Gold futures closed at around $1,676 an ounce in 2012, about 7% higher than the $1,565 or so the yellow metal fetched at the beginning of the year. Forecasts for the price of gold at the end of 2013 range from a high of around $2,200 an ounce to around $1,800. Another year in an unbroken streak of 12 years of gains, from $281 an ounce in 2000.
Silver, which closed out 2012 at about $30 an ounce (up 8.3% over 2011) could rise by nearly 40% in 2013 according to some estimates, and one estimate has the price rising to $54 an ounce by the end of the year. Bloomberg records a median estimate of $40.25 an ounce for 2013.
The other precious metals — platinum group metals (PGMs) platinum and palladium, among others — are also expected to rise, from current palladium levels of around $680 an ounce to $736, according to Barclays, and $750, according to HSBC. Current platinum prices of around $1,550 an ounce are expected to rise to $1,710 next year, according to HSBC.
Here at 24/7 Wall St., we looked at some of the drivers behind these price estimates and what 2013 might hold for stocks related to precious metals.
The demand for gold is down to two big drivers going into 2013: emerging market central banks and exchange-traded products backed by physical gold. Central banks, especially from emerging market nations, have been acquiring gold as a means of diversifying their reserve holdings. The yellow metal functions as an insurance policy against the day they will be forced to fire up the printing presses (this could be said of virtually all central banks). Demand from central banks is expected to top 500 tons in 2013, up from an estimated 465 tons this year.
Retail investors in gold either view the yellow metal as a hedge against inflation, a safe haven if the whole world goes crazy or as just another asset class in which to invest. These investors can choose between ETFs backed by physical gold or gold-mining stocks that are substantially exposed to gold prices.

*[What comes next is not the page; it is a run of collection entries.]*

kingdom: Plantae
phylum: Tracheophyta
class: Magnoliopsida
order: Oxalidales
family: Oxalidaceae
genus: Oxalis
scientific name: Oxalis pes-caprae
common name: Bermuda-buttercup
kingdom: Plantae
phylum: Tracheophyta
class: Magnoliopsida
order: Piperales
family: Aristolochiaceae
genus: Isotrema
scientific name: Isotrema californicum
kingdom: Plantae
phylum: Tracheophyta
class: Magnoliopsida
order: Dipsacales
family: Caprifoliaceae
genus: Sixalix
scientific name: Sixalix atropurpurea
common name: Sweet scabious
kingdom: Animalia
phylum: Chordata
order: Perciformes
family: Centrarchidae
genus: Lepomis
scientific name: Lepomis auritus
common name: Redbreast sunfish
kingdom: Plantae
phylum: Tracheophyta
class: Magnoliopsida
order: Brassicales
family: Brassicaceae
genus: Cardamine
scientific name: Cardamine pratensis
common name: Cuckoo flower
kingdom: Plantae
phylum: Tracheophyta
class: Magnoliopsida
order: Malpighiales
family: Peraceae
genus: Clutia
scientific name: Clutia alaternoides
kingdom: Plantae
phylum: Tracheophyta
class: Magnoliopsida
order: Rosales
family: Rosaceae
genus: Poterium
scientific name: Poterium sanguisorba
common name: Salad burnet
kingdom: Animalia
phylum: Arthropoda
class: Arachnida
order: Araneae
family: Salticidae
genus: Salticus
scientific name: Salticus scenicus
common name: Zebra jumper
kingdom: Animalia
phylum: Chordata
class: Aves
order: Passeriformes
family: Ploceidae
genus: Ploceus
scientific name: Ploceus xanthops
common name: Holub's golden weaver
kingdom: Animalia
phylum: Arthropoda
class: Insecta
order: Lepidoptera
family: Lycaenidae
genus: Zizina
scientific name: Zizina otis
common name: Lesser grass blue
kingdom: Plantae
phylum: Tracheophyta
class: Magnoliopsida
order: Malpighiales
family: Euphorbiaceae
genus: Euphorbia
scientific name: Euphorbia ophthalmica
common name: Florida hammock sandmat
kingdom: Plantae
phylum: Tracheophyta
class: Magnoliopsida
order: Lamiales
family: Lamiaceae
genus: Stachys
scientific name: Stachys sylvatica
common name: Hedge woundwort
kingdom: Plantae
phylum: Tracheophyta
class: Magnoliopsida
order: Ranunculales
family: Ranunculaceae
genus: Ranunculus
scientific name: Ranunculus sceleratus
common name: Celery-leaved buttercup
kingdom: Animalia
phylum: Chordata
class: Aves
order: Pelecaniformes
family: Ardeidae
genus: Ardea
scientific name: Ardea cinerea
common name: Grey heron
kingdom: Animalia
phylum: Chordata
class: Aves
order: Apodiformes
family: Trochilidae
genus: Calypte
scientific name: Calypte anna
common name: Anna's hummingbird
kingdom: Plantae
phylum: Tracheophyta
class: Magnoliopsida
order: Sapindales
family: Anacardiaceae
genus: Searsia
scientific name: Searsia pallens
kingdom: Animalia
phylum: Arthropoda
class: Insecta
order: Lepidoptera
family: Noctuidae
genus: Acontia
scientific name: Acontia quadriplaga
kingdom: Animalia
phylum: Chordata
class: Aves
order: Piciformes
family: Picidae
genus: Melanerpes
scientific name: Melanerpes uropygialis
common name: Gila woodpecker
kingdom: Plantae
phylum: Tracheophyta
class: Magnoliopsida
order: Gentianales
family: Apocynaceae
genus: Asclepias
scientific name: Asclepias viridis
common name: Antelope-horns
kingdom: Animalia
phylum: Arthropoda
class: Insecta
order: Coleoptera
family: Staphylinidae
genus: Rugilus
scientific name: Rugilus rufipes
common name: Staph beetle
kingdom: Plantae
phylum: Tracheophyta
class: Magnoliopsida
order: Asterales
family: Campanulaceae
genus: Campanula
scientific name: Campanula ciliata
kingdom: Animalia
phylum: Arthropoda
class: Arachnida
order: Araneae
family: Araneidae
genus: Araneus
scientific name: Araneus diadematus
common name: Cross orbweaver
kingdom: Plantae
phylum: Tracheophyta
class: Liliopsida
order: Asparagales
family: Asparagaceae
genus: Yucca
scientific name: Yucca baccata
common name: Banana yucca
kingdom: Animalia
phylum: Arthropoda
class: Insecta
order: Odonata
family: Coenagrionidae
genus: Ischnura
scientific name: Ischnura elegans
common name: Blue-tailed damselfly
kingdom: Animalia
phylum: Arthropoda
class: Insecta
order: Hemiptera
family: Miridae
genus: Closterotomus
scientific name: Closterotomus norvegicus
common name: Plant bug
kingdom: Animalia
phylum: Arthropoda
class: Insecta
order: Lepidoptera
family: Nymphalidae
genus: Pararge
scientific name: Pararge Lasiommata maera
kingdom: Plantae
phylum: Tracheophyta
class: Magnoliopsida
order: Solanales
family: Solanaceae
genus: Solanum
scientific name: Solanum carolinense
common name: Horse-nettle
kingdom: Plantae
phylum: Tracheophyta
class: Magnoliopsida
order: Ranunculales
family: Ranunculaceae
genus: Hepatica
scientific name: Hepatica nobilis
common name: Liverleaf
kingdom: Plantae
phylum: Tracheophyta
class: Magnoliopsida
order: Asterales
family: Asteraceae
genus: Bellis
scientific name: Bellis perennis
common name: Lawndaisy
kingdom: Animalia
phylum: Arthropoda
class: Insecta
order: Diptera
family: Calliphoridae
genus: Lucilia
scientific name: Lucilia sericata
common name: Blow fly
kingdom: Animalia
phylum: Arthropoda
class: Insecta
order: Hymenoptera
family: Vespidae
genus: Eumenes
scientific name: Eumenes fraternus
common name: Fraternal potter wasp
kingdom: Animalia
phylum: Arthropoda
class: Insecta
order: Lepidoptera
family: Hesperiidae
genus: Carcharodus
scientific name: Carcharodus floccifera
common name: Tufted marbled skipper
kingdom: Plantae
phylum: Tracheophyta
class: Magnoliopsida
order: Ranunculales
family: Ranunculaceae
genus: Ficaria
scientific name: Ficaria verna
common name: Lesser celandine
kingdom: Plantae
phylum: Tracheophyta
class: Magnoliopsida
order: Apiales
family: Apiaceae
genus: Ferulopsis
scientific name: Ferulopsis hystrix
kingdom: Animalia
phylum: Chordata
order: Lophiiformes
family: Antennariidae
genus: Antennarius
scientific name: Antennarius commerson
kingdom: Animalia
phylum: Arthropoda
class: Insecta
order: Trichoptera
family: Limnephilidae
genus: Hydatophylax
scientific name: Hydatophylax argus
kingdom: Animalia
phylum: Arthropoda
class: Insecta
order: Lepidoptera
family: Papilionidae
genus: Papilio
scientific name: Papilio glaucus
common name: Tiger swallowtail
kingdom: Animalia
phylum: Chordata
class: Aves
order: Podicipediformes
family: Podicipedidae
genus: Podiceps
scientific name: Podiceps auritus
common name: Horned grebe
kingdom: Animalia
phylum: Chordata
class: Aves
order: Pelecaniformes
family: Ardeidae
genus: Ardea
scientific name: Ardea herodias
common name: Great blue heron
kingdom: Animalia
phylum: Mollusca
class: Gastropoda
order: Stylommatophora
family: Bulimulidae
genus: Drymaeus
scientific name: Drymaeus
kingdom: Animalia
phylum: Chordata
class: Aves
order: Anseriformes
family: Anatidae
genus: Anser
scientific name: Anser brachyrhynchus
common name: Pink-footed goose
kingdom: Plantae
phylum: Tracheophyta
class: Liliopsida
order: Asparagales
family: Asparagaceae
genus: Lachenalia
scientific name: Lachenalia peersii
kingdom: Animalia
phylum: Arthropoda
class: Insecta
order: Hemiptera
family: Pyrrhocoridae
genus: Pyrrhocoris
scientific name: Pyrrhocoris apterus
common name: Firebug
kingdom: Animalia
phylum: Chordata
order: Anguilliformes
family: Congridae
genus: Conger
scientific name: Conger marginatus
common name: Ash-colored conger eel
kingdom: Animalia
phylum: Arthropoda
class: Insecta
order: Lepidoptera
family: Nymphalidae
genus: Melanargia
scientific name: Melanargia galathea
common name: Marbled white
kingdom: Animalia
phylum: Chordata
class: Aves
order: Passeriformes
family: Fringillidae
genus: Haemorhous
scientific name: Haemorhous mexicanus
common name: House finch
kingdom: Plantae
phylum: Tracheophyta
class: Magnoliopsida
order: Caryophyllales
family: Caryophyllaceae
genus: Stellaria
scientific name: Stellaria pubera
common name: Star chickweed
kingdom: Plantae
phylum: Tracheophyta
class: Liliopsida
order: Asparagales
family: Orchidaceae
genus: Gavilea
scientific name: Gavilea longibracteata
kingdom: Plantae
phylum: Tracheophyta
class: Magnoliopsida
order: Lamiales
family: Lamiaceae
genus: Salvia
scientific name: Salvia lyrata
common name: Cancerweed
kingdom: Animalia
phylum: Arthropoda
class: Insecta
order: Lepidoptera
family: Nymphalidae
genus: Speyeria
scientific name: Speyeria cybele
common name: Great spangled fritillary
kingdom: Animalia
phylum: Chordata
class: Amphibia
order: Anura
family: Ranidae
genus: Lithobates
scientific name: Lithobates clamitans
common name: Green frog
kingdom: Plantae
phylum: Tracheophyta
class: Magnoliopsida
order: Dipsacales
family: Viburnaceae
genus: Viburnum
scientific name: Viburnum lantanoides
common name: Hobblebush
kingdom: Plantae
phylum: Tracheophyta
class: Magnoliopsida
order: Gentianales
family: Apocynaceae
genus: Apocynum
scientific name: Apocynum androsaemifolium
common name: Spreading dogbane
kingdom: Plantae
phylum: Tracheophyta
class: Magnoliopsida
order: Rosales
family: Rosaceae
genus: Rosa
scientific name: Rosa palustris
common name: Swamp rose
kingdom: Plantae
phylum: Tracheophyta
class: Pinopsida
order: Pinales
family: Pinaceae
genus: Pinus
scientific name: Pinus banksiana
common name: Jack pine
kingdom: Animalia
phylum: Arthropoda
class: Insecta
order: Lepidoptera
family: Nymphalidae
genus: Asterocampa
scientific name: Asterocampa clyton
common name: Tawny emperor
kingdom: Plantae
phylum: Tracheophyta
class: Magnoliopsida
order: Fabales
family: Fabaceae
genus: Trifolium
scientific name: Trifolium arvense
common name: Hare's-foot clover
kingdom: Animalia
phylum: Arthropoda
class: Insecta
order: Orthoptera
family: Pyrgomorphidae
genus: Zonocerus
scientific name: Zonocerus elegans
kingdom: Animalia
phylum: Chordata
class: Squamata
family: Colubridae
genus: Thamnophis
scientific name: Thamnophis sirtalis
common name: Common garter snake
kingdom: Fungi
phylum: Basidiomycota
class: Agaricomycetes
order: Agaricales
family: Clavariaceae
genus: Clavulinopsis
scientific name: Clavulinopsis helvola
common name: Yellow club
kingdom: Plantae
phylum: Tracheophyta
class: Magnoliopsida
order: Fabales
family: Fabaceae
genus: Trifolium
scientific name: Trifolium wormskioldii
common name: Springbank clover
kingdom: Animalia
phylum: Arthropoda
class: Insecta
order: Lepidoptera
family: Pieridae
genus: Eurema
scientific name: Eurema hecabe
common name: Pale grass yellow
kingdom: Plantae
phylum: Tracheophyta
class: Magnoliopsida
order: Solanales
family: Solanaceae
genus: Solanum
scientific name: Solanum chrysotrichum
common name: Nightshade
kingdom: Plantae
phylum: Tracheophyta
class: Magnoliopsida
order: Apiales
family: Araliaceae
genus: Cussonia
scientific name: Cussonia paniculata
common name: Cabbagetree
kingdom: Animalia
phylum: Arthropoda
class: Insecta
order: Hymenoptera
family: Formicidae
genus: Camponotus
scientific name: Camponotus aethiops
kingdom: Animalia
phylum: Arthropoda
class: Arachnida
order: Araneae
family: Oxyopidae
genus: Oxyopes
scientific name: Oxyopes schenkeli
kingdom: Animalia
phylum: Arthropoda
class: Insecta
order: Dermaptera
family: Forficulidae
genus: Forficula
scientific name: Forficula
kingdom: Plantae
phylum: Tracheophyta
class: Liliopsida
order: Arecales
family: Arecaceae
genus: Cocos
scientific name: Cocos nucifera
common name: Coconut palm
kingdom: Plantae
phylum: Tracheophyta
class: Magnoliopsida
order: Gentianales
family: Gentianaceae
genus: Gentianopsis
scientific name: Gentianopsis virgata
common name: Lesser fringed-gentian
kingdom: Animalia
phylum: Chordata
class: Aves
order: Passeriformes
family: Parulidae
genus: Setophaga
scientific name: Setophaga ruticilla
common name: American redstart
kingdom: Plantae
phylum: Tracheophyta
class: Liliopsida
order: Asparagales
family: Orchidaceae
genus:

Funds backed by physical piles of gold run a close second to central banks when it comes to gold demand. The SPDR Gold Shares Trust (NYSEMKT: GLD) and the iShares Gold Trust (NYSEMKT: IAU) both offer shares backed by physical gold and both have demonstrated lackluster performance this year, up about 6%. Gold and silver dropped in yesterday’s trading after the Fed’s FOMC meeting minutes showed that the Fed’s bond buying could end by the end of 2013.
All gold ETFs worldwide currently hold a record total of 2,630 tons of the yellow metal. The iShares Silver Trust (NYSEMKT: SLV), backed by physical silver, held nearly 19,000 tons at the end of November.
The precious metals sector that looks to be in for the worst time in the new year is mining. Rising costs, labor unrest and deteriorating ore concentrations made profits hard to come by in 2012 and may get worse this year. Gold miners Barrick Gold Corp. (NYSE: ABX), Goldcorp Inc. (NYSE: GG), Kinross Gold Corp. (NYSE: KGC) and Newmont Mining Co. (NYSE: NEM) are down about 24%, 20%, 17% and 24%, respectively, since the beginning of 2012. Only Yamana Gold Inc. (NYSE: AUY) is showing a gain, up nearly 13%. Costs will continue their inexorable rise as ore quality declines causing production to slow. Labor troubles only contribute more to the unsavory equation.
Silver miners Coeur d’Alene Mines Corp. (NYSE: CDE) and Silver Wheaton Inc. (NYSE: SLW) were down about 1% and up 23%, respectively, in 2012. Silver is far more widely used as an industrial metal than is gold, but if the global economy slows down next year, industrial demand for the devil’s metal likely will fall. Investors are expected to purchase 300 tons of silver in 2013, but the physical surplus is not expected to be soaked up by industrial users, even if the economy is robust. That means silver prices could experience only a very modest gain in 2013.
The mining ETFs have also been pummeled this year. The Market Vectors Gold Miners ETF (NYSEMKT: GDX) fell about 12% in 2012 and the Market Vectors Junior Gold Miners ETF (NYSEMKT: GDXJ) dropped more than 19%.
The Global X Silver Miners ETF (NYSEMKT: SIL) rose about 7.5% for the year, largely on the strength of Silver Wheaton and Mexico’s two silver mining giants, Fresnillo PLC and Industrias Peñoles. Another large holding, Pan American Silver Corp. (NASDAQ: PAAS) declined nearly 16% in 2012.
For 2013, mining stocks appear to carry the biggest risk. Physical gold is at risk as a safe haven even though the fiscal cliff was mostly dodged. As an asset class, gold’s gains for the year might be smaller than many of the predictions. Silver faces the same risks as gold, but to a lesser degree owing to its industrial uses. Investors looking for hard assets might want to look hard at silver and then decide if they can live with the volatility of the devil’s metal.